> What you should do: Using the material below, copy every line where "lines" appears.

> Record set:
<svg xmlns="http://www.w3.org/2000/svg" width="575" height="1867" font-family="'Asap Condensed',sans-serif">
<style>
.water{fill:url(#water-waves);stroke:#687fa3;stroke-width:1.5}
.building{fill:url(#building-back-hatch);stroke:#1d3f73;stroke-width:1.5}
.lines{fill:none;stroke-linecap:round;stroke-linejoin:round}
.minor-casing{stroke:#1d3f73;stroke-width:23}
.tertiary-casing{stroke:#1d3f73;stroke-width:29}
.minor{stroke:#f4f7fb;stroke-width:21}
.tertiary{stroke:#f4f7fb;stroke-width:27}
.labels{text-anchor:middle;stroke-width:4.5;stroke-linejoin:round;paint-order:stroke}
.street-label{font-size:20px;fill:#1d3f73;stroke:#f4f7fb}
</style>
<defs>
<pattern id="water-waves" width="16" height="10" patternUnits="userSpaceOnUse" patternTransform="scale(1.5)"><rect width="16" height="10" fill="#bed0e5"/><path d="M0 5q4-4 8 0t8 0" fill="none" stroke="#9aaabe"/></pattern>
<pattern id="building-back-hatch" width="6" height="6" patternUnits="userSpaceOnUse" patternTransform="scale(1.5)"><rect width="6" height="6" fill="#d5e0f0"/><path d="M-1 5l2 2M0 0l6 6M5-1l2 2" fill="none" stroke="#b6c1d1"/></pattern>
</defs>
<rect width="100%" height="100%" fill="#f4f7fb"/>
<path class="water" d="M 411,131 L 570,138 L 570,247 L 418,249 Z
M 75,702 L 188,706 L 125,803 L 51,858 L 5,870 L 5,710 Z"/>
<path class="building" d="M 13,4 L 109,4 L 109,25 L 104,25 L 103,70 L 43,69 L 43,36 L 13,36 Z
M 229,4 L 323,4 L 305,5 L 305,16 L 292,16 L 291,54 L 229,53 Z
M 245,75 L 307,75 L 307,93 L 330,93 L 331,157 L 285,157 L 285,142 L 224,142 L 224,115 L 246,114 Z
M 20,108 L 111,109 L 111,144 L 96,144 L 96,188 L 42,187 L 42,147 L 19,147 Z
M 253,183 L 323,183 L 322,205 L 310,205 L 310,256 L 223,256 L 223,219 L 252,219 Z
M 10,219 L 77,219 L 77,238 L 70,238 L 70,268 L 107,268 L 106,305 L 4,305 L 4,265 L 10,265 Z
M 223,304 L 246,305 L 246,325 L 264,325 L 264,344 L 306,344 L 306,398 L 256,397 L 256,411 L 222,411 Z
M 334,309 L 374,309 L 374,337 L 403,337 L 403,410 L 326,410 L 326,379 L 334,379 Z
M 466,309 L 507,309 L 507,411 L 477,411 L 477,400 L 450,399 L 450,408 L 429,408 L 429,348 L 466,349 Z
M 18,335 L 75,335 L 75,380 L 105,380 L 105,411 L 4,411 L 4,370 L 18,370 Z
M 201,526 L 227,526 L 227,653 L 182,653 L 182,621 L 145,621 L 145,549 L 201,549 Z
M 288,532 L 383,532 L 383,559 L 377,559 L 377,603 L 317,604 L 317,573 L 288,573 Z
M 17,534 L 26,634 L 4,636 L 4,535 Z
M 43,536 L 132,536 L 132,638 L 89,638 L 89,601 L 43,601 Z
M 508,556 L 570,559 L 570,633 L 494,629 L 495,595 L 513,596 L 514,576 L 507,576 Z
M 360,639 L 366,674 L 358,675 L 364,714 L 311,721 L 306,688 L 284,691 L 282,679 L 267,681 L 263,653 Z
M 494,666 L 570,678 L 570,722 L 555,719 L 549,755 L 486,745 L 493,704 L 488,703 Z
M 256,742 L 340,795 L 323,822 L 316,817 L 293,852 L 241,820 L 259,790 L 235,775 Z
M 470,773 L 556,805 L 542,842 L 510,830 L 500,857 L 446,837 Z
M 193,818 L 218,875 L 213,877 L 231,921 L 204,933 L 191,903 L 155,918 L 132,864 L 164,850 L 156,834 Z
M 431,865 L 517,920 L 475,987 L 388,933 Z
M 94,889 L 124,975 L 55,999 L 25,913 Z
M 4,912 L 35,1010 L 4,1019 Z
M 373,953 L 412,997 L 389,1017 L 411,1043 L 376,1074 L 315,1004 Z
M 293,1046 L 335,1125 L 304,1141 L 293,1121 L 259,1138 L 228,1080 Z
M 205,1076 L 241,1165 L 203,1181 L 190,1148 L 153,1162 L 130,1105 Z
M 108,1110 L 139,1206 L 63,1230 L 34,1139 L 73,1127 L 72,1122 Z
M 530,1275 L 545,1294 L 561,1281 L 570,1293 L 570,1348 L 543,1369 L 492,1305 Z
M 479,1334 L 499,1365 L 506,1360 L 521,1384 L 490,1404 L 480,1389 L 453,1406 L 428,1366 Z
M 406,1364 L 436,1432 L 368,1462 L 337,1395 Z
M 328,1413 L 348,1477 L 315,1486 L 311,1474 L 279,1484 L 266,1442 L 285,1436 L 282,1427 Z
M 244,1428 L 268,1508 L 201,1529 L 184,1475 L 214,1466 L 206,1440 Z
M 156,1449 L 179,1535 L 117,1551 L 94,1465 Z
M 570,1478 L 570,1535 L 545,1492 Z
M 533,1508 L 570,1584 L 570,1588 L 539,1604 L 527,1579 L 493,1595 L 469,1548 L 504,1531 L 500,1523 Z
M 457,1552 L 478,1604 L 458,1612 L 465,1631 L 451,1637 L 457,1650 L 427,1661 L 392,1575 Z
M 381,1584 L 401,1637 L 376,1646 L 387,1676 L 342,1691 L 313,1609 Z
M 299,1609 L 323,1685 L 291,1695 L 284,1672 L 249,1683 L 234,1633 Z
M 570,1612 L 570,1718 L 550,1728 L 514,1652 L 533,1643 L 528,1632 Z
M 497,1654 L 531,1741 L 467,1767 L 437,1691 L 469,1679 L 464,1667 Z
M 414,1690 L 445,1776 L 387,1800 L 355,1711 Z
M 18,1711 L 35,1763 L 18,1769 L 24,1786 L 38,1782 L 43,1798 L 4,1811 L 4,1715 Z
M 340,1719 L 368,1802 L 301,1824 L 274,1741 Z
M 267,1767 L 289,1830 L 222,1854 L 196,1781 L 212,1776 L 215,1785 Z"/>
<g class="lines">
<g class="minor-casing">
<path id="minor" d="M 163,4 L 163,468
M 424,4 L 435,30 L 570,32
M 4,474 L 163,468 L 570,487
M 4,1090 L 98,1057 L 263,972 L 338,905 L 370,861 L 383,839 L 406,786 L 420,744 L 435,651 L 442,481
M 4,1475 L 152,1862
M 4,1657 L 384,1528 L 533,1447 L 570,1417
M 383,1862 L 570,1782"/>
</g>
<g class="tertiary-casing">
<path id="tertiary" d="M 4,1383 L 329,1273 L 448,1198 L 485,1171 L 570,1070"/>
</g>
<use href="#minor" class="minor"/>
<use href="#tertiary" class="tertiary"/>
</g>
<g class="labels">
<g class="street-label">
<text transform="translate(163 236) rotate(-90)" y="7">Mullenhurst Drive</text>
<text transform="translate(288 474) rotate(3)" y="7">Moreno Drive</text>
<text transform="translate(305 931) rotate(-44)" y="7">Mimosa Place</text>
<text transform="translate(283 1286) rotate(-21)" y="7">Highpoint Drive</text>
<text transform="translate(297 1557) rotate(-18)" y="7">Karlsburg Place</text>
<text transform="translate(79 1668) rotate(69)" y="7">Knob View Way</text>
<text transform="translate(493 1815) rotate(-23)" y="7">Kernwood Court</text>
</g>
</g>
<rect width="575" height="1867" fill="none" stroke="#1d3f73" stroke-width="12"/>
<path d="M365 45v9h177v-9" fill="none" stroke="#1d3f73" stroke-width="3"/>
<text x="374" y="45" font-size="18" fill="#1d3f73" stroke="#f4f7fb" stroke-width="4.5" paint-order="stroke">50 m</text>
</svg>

> Your response:
.lines{fill:none;stroke-linecap:round;stroke-linejoin:round}
<g class="lines">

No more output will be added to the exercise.